A precise copy of the data is required, with every picture left out.

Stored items
####################

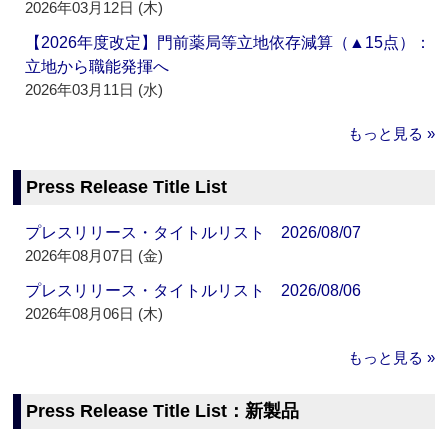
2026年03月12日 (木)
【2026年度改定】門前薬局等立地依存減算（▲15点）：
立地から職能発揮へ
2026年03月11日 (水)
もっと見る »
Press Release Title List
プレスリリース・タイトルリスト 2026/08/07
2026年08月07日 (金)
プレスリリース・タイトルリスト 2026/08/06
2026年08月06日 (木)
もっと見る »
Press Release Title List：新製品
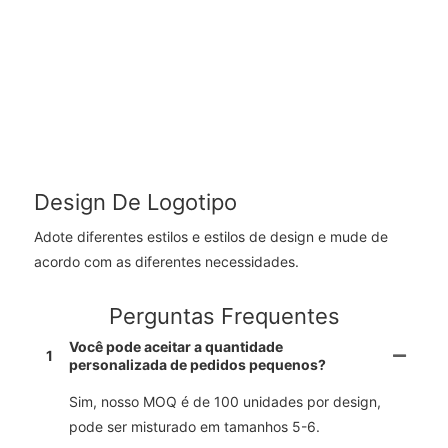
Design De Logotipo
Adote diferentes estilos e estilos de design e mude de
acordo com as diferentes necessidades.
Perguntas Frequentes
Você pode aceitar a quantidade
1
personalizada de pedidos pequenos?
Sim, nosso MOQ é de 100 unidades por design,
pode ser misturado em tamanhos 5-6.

####################

ANSWER BELOW:
2026年03月12日 (木)
【2026年度改定】門前薬局等立地依存減算（▲15点）：
立地から職能発揮へ
2026年03月11日 (水)
もっと見る »
Press Release Title List
プレスリリース・タイトルリスト 2026/08/07
2026年08月07日 (金)
プレスリリース・タイトルリスト 2026/08/06
2026年08月06日 (木)
もっと見る »
Press Release Title List：新製品
Design De Logotipo
Adote diferentes estilos e estilos de design e mude de
acordo com as diferentes necessidades.
Perguntas Frequentes
Você pode aceitar a quantidade
1
personalizada de pedidos pequenos?
Sim, nosso MOQ é de 100 unidades por design,
pode ser misturado em tamanhos 5-6.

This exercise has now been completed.